Отец Мартин, сопровождаемый Гилбертом, двинулся вперед к алтарю, где уже был установлен длинный стол, покрытый красным сукном, напротив него было установлен огромный деревянный табурет, на которой усаживали обвиняемых, если они не могли держаться на ногах, хотя во время процесса им полагалось стоя выслушивать вопросы Святого трибунала и отвечать на них. Если в первый день судилища им это и удавалось, то далее, с каждым днем пыток, неминуемо следовавших за допросами, их состояние естественно ухудшалось, и не многие из них могли держаться на ногах. Чуть левее стола, где должен был заседать синклит, стоял стол поменьше, предназначенный для секретаря. Эта обязанность была возложена, судя по всему, на рослого, туповатого на вид, парня в черной сутане. Общий вид сцены завершали две скамьи, расположенные по бокам, на которых, развалившись, так же, как зрители, собравшиеся в церкви, находились английские солдаты, прибывшие с монахами из Стокгольма. Они держались подчеркнуто презрительно по отношению ко всем, за исключением отца Мартина и Гилберта – видимо имея соответствующие пояснения от сэра Джона Уорвика. Местные стражники, в количестве, не превышающем шести-семи человек, отгораживали собой зрительный зал, если так можно выразиться о храме, от сцены, где должнен был начаться процесс, образуя подобие занавеса.

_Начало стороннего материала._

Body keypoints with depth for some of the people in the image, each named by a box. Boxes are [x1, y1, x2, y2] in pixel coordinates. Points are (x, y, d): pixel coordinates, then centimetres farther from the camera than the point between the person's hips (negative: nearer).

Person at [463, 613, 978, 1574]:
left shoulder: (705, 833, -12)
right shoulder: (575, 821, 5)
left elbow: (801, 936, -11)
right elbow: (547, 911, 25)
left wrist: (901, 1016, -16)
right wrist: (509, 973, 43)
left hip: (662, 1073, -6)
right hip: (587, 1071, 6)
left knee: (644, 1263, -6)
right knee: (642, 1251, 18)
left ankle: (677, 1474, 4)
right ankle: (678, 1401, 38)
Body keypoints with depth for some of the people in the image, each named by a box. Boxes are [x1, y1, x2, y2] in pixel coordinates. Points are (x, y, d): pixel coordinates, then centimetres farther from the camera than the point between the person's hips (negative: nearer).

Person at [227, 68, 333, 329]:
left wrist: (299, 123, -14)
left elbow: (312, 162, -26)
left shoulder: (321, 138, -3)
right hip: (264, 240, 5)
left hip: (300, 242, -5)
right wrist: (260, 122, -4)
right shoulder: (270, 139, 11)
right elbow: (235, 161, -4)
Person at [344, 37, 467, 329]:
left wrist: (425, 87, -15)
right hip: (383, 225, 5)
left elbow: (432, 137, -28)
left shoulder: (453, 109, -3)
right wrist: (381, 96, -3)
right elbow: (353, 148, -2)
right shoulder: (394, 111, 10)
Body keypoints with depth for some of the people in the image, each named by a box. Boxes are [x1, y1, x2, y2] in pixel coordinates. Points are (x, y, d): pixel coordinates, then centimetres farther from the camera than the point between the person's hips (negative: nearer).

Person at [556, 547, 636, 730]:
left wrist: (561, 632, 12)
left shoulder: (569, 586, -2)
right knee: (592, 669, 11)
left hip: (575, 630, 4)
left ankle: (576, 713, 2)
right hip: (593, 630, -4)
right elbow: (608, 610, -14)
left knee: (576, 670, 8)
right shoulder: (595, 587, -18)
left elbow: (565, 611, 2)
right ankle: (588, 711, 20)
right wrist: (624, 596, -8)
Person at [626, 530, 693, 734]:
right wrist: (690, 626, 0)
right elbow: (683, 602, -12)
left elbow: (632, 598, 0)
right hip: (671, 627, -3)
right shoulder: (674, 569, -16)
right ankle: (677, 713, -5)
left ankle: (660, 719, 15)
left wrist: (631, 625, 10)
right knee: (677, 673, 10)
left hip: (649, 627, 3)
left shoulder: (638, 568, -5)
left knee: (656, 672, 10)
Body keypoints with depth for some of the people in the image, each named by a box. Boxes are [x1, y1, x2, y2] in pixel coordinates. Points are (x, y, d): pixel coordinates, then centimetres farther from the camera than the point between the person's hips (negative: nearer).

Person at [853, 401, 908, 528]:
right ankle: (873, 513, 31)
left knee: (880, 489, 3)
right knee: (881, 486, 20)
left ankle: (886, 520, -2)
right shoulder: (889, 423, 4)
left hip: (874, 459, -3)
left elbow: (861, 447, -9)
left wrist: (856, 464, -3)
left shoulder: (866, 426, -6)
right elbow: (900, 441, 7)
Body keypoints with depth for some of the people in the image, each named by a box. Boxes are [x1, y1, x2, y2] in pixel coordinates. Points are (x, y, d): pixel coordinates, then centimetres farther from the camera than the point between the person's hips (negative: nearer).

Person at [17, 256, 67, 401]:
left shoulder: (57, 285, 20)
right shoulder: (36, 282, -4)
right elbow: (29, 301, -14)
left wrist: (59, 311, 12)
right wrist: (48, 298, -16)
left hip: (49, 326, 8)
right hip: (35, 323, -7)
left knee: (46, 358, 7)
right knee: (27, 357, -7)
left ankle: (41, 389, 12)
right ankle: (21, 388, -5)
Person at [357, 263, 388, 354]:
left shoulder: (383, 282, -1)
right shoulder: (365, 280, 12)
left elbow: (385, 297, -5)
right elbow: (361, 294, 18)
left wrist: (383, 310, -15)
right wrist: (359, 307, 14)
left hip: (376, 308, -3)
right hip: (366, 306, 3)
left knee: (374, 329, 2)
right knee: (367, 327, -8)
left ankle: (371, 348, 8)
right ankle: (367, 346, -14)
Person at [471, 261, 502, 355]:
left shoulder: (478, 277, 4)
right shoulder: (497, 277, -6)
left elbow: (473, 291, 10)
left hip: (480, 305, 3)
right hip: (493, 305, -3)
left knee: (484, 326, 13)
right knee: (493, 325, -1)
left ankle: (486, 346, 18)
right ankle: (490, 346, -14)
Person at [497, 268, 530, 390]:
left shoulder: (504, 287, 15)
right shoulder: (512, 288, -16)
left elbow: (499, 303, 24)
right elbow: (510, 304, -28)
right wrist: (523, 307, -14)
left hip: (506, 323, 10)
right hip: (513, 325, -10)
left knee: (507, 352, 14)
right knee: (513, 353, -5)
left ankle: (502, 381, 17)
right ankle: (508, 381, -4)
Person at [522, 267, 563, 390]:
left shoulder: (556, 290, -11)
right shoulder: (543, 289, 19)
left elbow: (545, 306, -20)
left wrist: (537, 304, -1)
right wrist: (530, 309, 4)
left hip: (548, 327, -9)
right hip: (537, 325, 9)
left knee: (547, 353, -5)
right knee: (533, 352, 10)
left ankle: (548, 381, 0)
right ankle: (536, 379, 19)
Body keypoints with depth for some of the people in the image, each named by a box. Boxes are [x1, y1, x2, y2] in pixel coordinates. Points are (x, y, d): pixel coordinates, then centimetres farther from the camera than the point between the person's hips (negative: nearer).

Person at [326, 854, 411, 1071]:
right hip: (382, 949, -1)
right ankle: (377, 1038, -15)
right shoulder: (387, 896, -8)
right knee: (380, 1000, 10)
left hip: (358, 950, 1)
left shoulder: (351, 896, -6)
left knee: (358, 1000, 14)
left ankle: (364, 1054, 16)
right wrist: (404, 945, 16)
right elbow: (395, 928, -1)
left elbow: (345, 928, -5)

Преподобный Хемминг и отец Герман, заметив приближающегося отца Мартина, поприветствовали его. Первый, прошептав какие-то молитвы, склонил свою голову перед доминиканцем и, радушно улыбаясь, пригласил располагаться за столом. Францисканец лишь скользнул по нему отсутствующим взглядом, лицо-маска, как всегда ничего не выражала, и отметился чуть заметным кивком. Расселись следующим образом: Хемминг по центру, слева от него, если смотреть со стороны зрителей, опустил свое тучное тело отец Герман, справа – отец Мартин и Гилберт. Правда, Хемминг посмотрел вопросительно на настоятеля доминиканского монастыря, имея в виду возможность присутствия за столом трибунала постороннего человека, на что отец Мартин пояснил:

- Преподобный, я стал плохо видеть последние годы, поэтому мой помощник поможет мне изучать документы процесса. Он – это мои глаза.